### Problem description
Each entry needs to be given again, character for character.
[Source material]
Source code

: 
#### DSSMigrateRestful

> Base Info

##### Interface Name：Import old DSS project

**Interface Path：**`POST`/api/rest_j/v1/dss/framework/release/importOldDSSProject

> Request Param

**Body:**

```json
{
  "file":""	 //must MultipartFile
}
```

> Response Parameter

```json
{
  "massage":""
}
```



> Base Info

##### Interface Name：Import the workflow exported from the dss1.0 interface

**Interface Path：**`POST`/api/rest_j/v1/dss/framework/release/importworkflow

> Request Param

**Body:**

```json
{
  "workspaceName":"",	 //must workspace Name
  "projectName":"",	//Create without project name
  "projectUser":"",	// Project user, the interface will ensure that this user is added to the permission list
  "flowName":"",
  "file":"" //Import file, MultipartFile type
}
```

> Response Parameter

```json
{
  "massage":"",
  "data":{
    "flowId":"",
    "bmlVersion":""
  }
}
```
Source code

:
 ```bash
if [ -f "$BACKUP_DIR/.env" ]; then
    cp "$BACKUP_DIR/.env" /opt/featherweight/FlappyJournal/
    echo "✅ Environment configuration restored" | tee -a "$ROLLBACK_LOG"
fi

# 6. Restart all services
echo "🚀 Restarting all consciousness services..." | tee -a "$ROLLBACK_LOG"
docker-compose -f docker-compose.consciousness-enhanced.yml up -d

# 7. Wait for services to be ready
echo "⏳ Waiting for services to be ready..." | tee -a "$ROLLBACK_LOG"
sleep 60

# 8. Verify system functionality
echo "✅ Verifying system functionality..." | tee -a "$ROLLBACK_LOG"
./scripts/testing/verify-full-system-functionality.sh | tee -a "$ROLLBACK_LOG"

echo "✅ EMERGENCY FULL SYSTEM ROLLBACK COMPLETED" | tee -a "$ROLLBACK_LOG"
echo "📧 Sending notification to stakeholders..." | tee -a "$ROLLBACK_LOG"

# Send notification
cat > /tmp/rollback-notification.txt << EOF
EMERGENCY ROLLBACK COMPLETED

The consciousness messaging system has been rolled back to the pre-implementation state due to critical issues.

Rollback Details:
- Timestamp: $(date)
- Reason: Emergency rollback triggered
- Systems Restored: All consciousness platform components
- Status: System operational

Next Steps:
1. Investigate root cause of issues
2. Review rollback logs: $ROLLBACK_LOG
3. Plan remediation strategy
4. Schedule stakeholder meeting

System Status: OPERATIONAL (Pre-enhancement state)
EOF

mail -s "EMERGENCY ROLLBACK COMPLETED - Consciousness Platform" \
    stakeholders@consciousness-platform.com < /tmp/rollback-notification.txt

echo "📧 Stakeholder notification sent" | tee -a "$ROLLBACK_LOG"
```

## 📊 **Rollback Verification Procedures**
[/Source material]
### Solution to this problem
Source code

: 
#### DSSMigrateRestful

> Base Info

##### Interface Name：Import old DSS project

**Interface Path：**`POST`/api/rest_j/v1/dss/framework/release/importOldDSSProject

> Request Param

**Body:**

```json
{
  "file":""	 //must MultipartFile
}
```

> Response Parameter

```json
{
  "massage":""
}
```



> Base Info

##### Interface Name：Import the workflow exported from the dss1.0 interface

**Interface Path：**`POST`/api/rest_j/v1/dss/framework/release/importworkflow

> Request Param

**Body:**

```json
{
  "workspaceName":"",	 //must workspace Name
  "projectName":"",	//Create without project name
  "projectUser":"",	// Project user, the interface will ensure that this user is added to the permission list
  "flowName":"",
  "file":"" //Import file, MultipartFile type
}
```

> Response Parameter

```json
{
  "massage":"",
  "data":{
    "flowId":"",
    "bmlVersion":""
  }
}
```
Source code

:
 ```bash
if [ -f "$BACKUP_DIR/.env" ]; then
    cp "$BACKUP_DIR/.env" /opt/featherweight/FlappyJournal/
    echo "✅ Environment configuration restored" | tee -a "$ROLLBACK_LOG"
fi

# 6. Restart all services
echo "🚀 Restarting all consciousness services..." | tee -a "$ROLLBACK_LOG"
docker-compose -f docker-compose.consciousness-enhanced.yml up -d

# 7. Wait for services to be ready
echo "⏳ Waiting for services to be ready..." | tee -a "$ROLLBACK_LOG"
sleep 60

# 8. Verify system functionality
echo "✅ Verifying system functionality..." | tee -a "$ROLLBACK_LOG"
./scripts/testing/verify-full-system-functionality.sh | tee -a "$ROLLBACK_LOG"

echo "✅ EMERGENCY FULL SYSTEM ROLLBACK COMPLETED" | tee -a "$ROLLBACK_LOG"
echo "📧 Sending notification to stakeholders..." | tee -a "$ROLLBACK_LOG"

# Send notification
cat > /tmp/rollback-notification.txt << EOF
EMERGENCY ROLLBACK COMPLETED

The consciousness messaging system has been rolled back to the pre-implementation state due to critical issues.

Rollback Details:
- Timestamp: $(date)
- Reason: Emergency rollback triggered
- Systems Restored: All consciousness platform components
- Status: System operational

Next Steps:
1. Investigate root cause of issues
2. Review rollback logs: $ROLLBACK_LOG
3. Plan remediation strategy
4. Schedule stakeholder meeting

System Status: OPERATIONAL (Pre-enhancement state)
EOF

mail -s "EMERGENCY ROLLBACK COMPLETED - Consciousness Platform" \
    stakeholders@consciousness-platform.com < /tmp/rollback-notification.txt

echo "📧 Stakeholder notification sent" | tee -a "$ROLLBACK_LOG"
```

## 📊 **Rollback Verification Procedures**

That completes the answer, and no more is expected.